Generally, using the C++11 variadic template feature with functions requires the variadic-based function arguments to be the last in the function argument list. There is one exception; they are the next-to-last arguments if there are C-level variadic arguments, which must be dead last.

template < typename ...Args >
int  super_printf( Something x, Args &&...a, ... );

I sometimes randomly think about C++, and I wondered how such a function can be implemented. I first thought about the usual recursive peeling of arguments from a, then I remembered that the C-level varargs don't cascade. I have to turn them to a definitive va_list right away.

template < typename ...Args >
int  super_vaprintf( Something x, std::va_list &aa, Args &&...a );
// Note that "aa" is passed by reference.

template < typename ...Args >
int  super_printf( Something x, Args &&...a, ... )
{
    std::va_list  args2;
    int           result;

    va_start( args2, XXX );  // (A)
    try {
        result = super_vaprintf( x, args2, std::forward<Args>(a)... );
    } catch ( ... ) {
        va_end( args2 );  // (1)
        throw;
    }
    va_end( args2 );  // (2)
    return result;

    // Can (1) and (2) be compacted with RAII using a custom deleter lambda
    // in std::unique_ptr or something?  Remember that "va_end" is a macro!
}

The usual C++ variadic recursive peeling happens in the super_vaprintf call. At line (A), what goes in the place of XXX, "a" or "a..."? What happens if a is empty, does x go there instead? If that last question's true, are we screwed if there's no x; that there's no arguments besides the variadic ones? (And if it's true, how do we conditionalize the code to use x when a is empty, and a otherwise?)

...

I just looked at my copy of the C++11 standard for any assistance here. There doesn't seem to be any. This would prompt a request for the C++ committee to come back to fix this, but I'm not sure that there's any way such a function could be called without the C++ varargs taking everything. Am I wrong; can a function call be made to use both C++ and C varargs? Or is mixing only useful for declarations, in terms of Stupid (Template) Instantiation Tricks?

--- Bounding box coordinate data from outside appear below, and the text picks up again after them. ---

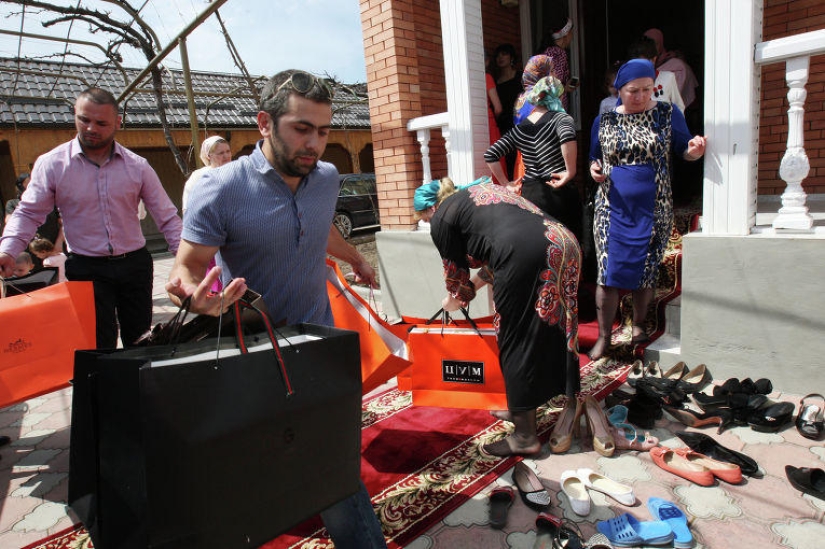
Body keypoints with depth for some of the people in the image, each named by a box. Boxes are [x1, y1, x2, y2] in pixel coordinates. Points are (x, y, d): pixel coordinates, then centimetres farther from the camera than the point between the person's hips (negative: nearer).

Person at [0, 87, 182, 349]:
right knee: (99, 346, 2)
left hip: (135, 263, 2)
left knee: (139, 341, 12)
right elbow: (29, 213, 0)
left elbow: (166, 216, 1)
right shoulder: (51, 164, -4)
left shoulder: (137, 166, -1)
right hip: (87, 269, -1)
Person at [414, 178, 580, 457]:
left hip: (527, 256, -9)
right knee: (545, 334, 19)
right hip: (563, 243, 9)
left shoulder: (442, 219, 10)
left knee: (517, 344, 4)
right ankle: (521, 409, 37)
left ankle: (525, 436, 15)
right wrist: (474, 284, 42)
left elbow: (456, 271, 18)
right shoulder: (480, 191, 33)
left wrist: (456, 299, 38)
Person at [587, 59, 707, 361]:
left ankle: (638, 324, 32)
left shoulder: (668, 115, 3)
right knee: (607, 275, -4)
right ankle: (603, 337, 9)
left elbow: (684, 151, 5)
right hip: (612, 209, 0)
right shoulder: (603, 121, 5)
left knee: (645, 273, 9)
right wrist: (594, 169, -7)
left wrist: (695, 149, -18)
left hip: (653, 210, 0)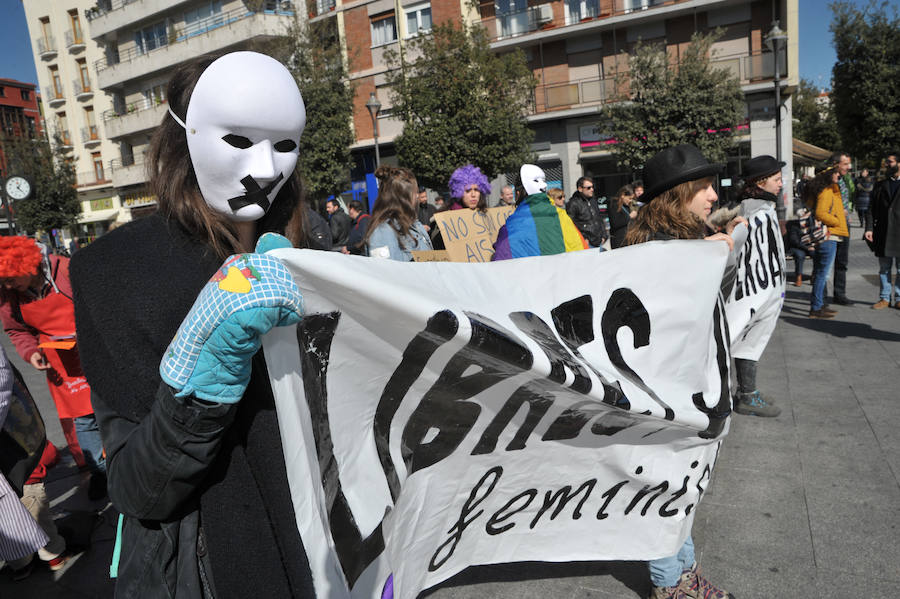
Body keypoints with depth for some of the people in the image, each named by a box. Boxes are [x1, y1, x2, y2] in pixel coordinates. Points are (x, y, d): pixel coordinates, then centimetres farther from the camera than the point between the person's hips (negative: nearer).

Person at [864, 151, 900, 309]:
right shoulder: (880, 185, 12)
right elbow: (872, 209, 8)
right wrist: (869, 228, -4)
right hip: (883, 234, 2)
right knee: (884, 269, 8)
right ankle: (884, 298, 16)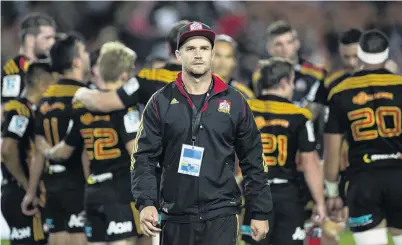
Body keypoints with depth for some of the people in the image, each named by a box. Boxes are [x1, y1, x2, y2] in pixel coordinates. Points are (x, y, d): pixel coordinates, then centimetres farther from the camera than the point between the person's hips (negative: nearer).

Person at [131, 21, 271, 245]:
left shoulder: (234, 101, 4)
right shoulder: (162, 102, 4)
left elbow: (253, 161, 8)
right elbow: (145, 157, 1)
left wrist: (260, 212, 6)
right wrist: (145, 203, -14)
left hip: (221, 218, -1)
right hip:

When you call a function whose last parameter is a pack, all the arguments become part of that pack. There is nothing left for va_args. Your usage of explicit template arguments is misleading because they are not exclusive; they simply precede implicit arguments.

To defeat deduction, you need a reference:

(& super_printf<int, int>) ( 0L, 1, 2, 3, 4, 5 )

This is fairly contrived, but now you have the problem of nothing to pass to va_start.

To provide a reasonable interface to users, just add a parameter between the two lists.

struct va_separator {}; // Empty; ABI may elide allocation.

template < typename ...Args >
int  super_printf( Something x, Args &&...a, va_separator, ... );

This super_printf will need both explicit arguments to define the pack and an explicit separator argument. But you can alternatively provide a public function which receives all its arguments by pack, then finds the separator and forwards to super_printf using an explicit argument list comprising the pack elements before the separator.

I've tried this code out on a compiling web site (Coliru), with GCC 4.8, and the results look bleak. I don't know if it's GCC in particular, or if all the other compilers out there do something similar. So can people with other compilers (Clang, Visual C++, Intel, etc.) try this out?

#include <cstdarg>
#include <iostream>
#include <ostream>
#include <utility>

template < typename ...Args >
int  super_vaprintf( long, std::va_list &, Args &&... )
{
    return 17;
}

template < typename ...Args >
int  super_printf( long x, Args &&...a, ... )
{
    std::va_list  args2;
    int           result;

    va_start( args2, a );  // (A)
    try {
        result = super_vaprintf( x, args2, std::forward<Args>(a)... );
    } catch ( ... ) {
        va_end( args2 );
        throw;
    }
    va_end( args2 );
    return result;
}

int main() {
    std::cout << super_printf<int, int>( 0L, 1, 2, 3, 4, 5 ) << std::endl;  // (B)
    return 0;
}

The call to super_printf on line (B) explicitly sets the C++ varargs to two int entries. This will make the function use arguments 1 and 2 as C++ varargs and the latter three as C varargs.

On line (A), the compiler insists that the code with a in it have a "..." somewhere. So I change it to:

va_start( args2, a... );  // (A)

I get another error about having the wrong number of arguments. It makes sense since a expands to two arguments. If I change line (B) to one C++ vararg:

std::cout << super_printf<int>( 0L, 1, 2, 3, 4, 5 ) << std::endl;  // (B)

it works just fine. If I remove the C++ varargs entirely:

std::cout << super_printf<>( 0L, 1, 2, 3, 4, 5 ) << std::endl;  // (B)

we get the wrong-number-or-arguments error again, because a has length of zero). If we do this when a is empty:

va_start( args2, x /*a...*/ );  // (A)

the code works again, although there is a warning about x not being the last named parameter.

We can approach the example in another way. Let's reset to:

va_start( args2, a... );  // (A)
//...
std::cout << super_printf( 0L, 1, 2, 3, 4, 5 ) << std::endl;  // (B)

where all the arguments after the first are grouped as C++ varargs. We get the same too-many-arguments error in va_start, of course. I progressively comment out trailing arguments. It works when there are exactly two arguments left (which makes a have exactly one argument).

There is also an error when there's only one argument left, but the error message changes to explicitly say "too few" arguments instead of "wrong amount." Like before, I switched out "a..." for "x" in line (A), and the code was accepted, but there was no warning. So it seems that when I explicitly include "<Whatever>" for super_printf in line (B) I get a different parser error path than when I don't include them, although both paths go to the same conclusion.

Time to tell the committee that they overlooked something....